Problem:
Your answer must be the exact lines of the listing below that run from the line with "notepad: none [161,133,236,173]" to the line with "decorative bowl: present [236,60,307,102]", ends included, and no pictures.

Available records:
== Segment start ==

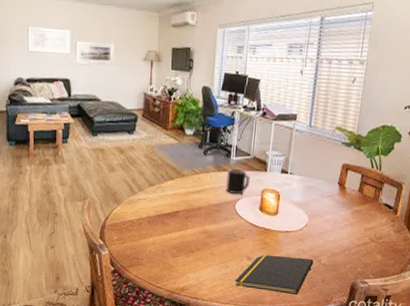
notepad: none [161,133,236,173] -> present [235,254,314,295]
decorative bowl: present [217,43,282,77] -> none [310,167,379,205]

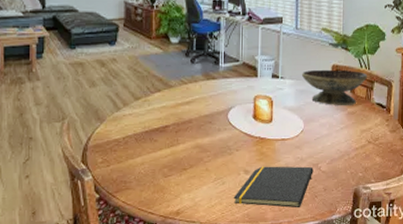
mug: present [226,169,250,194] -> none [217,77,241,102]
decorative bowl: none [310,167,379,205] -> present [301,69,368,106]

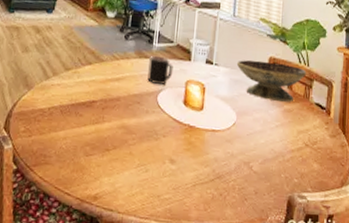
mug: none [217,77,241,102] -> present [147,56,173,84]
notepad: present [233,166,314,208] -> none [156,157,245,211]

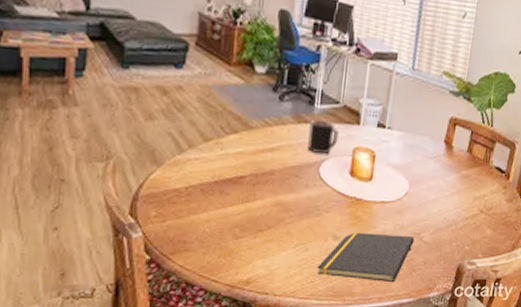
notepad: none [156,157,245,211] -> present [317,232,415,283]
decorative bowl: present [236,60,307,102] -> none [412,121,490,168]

== Segment end ==
== Segment start ==

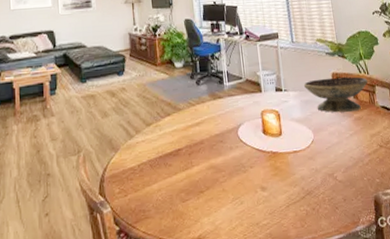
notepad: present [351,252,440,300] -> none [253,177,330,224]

== Segment end ==

Answer section:
notepad: none [161,133,236,173] -> present [235,254,314,295]
decorative bowl: present [217,43,282,77] -> none [310,167,379,205]

mug: present [226,169,250,194] -> none [217,77,241,102]
decorative bowl: none [310,167,379,205] -> present [301,69,368,106]

mug: none [217,77,241,102] -> present [147,56,173,84]
notepad: present [233,166,314,208] -> none [156,157,245,211]

notepad: none [156,157,245,211] -> present [317,232,415,283]
decorative bowl: present [236,60,307,102] -> none [412,121,490,168]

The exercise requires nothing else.